WHAT THE TASK ASKS
Set down each record exactly. Omit the pictures.

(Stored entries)
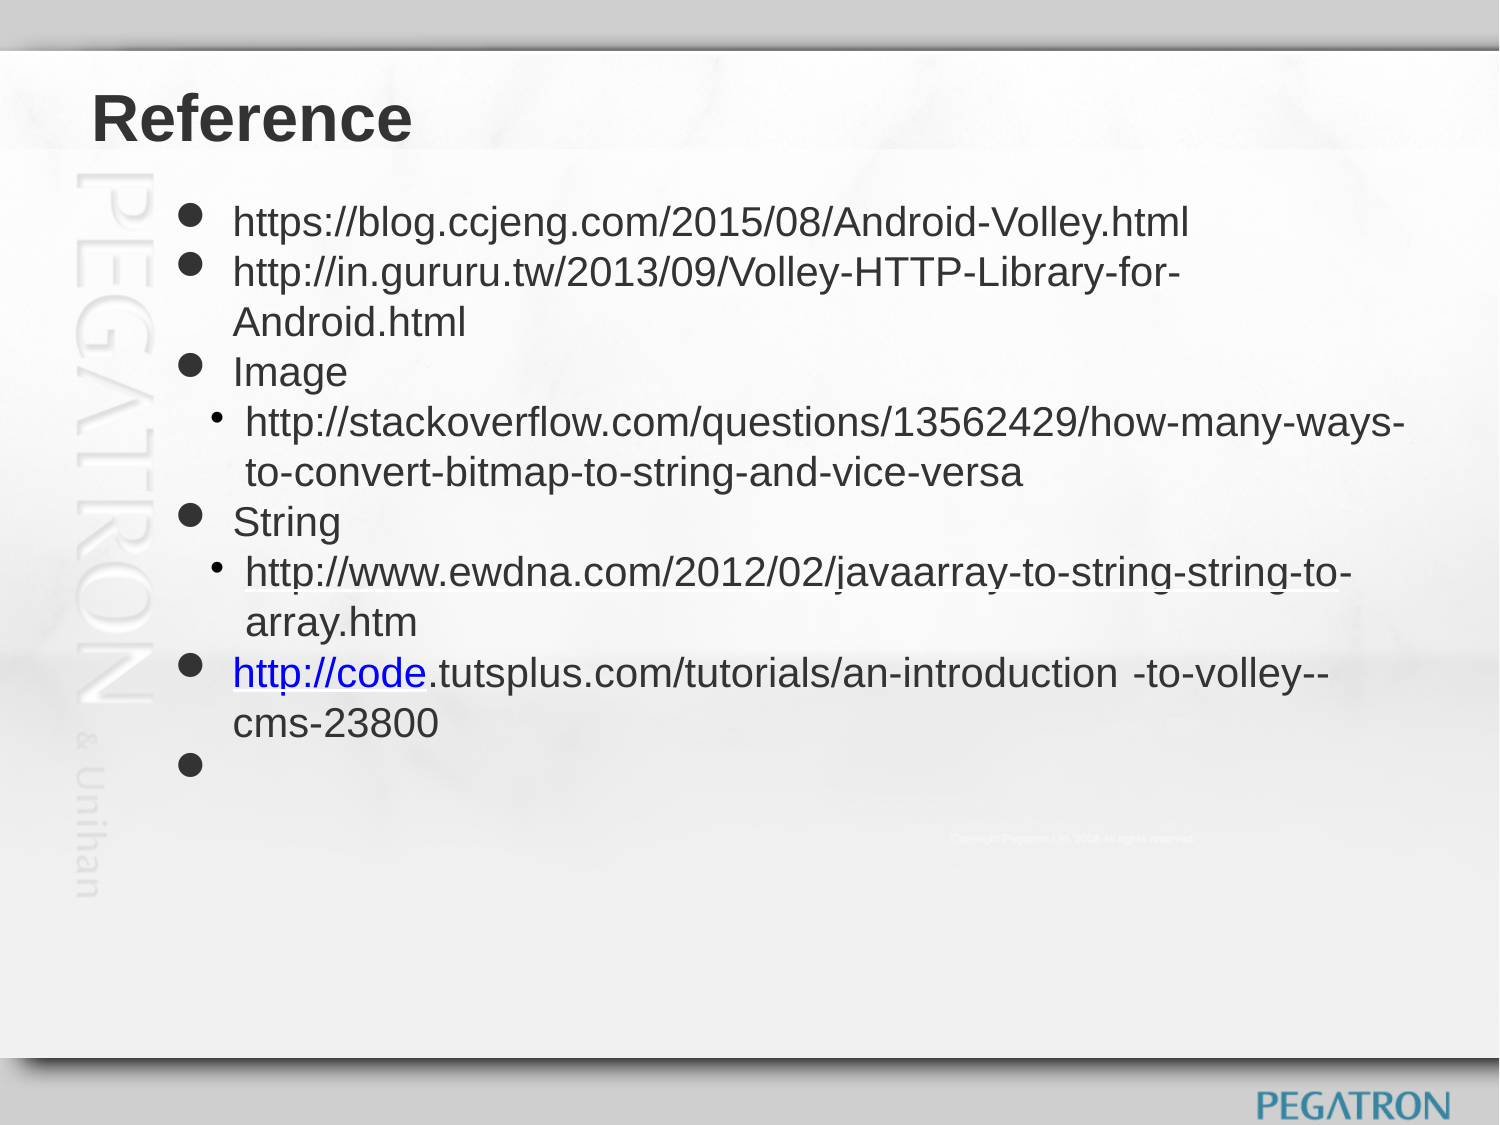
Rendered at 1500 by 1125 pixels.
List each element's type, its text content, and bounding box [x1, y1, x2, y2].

text_box Reference [76, 56, 1425, 172]
picture [0, 0, 1500, 148]
picture [0, 1058, 1500, 1125]
text_box https://blog.ccjeng.com/2015/08/Android-Volley.html http://in.gururu.tw/2013/09/Volley-HTTP-Library-for-Android.html Image http://stackoverflow.com/questions/13562429/how-many-ways-to-convert-bitmap-to-string-and-vice-versa String http://www.ewdna.com/2012/02/javaarray-to-string-string-to-array.htm http://code.tutsplus.com/tutorials/an-introduction -to-volley--cms-23800 [159, 187, 1425, 1020]
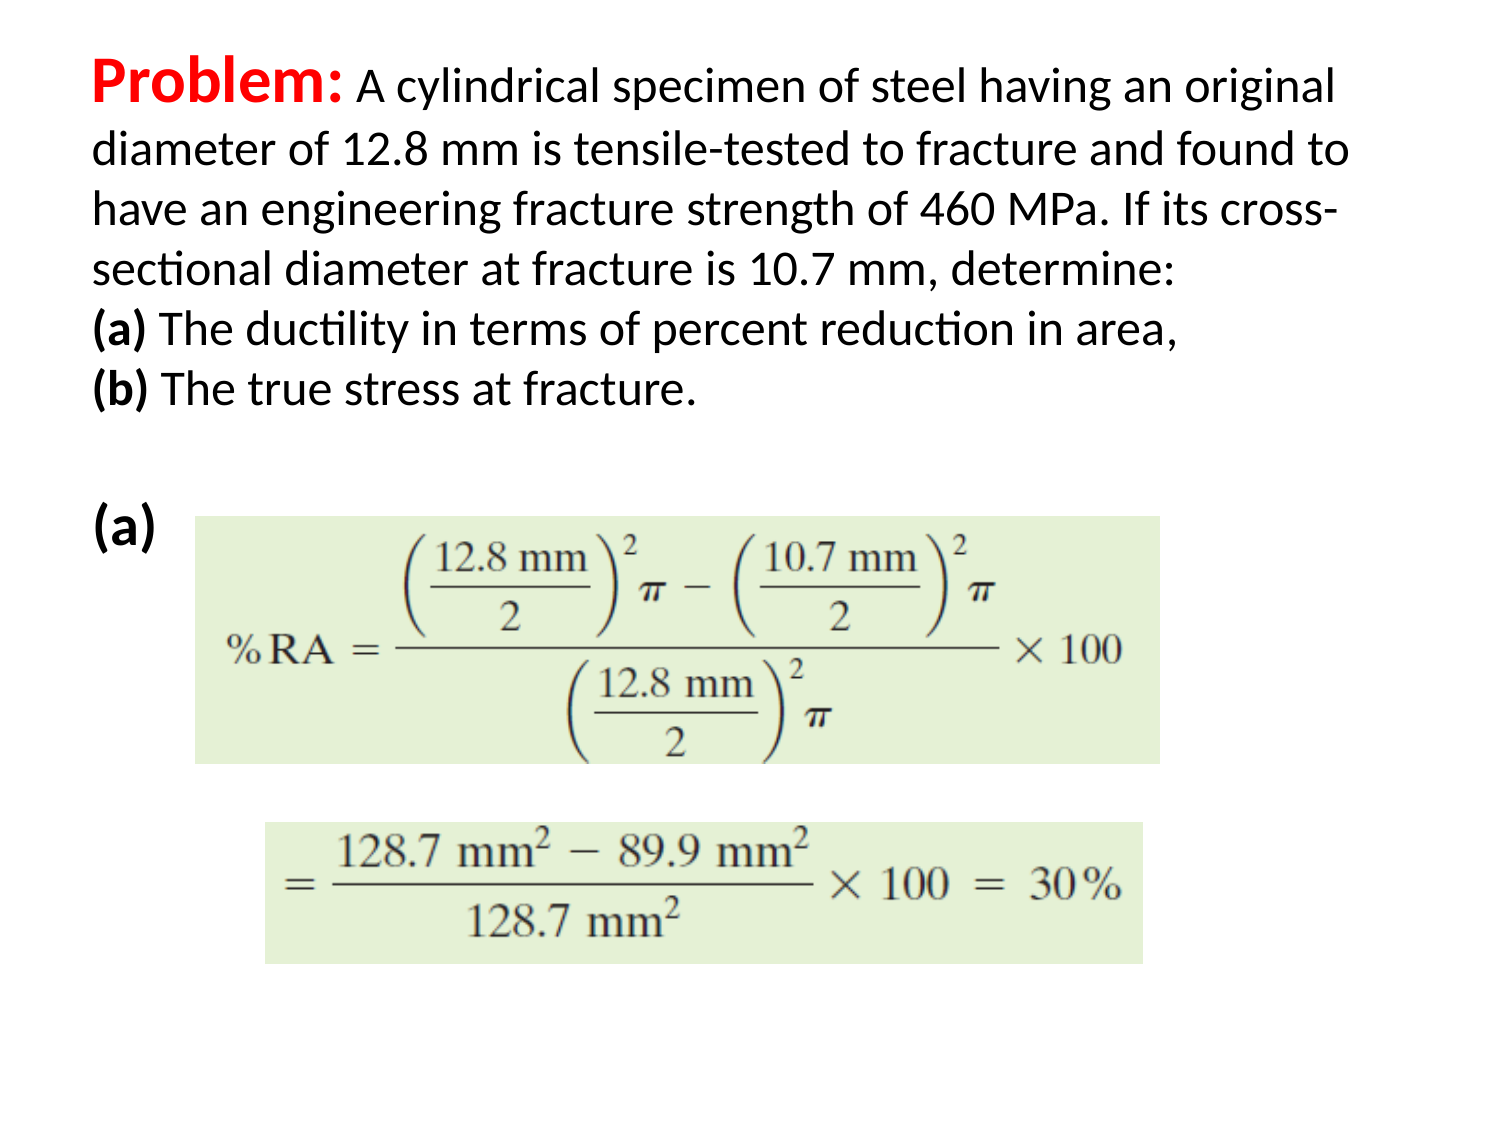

SOLUTION TO THIS EXERCISE
Rendered at 1500 by 1125 pixels.
List each element's type, its text content, and bounding box [x1, y1, x2, y2].

text_box Reference [76, 56, 1425, 172]
picture [0, 0, 1500, 148]
picture [0, 1058, 1500, 1125]
text_box https://blog.ccjeng.com/2015/08/Android-Volley.html http://in.gururu.tw/2013/09/Volley-HTTP-Library-for-Android.html Image http://stackoverflow.com/questions/13562429/how-many-ways-to-convert-bitmap-to-string-and-vice-versa String http://www.ewdna.com/2012/02/javaarray-to-string-string-to-array.htm http://code.tutsplus.com/tutorials/an-introduction -to-volley--cms-23800 [159, 187, 1425, 1020]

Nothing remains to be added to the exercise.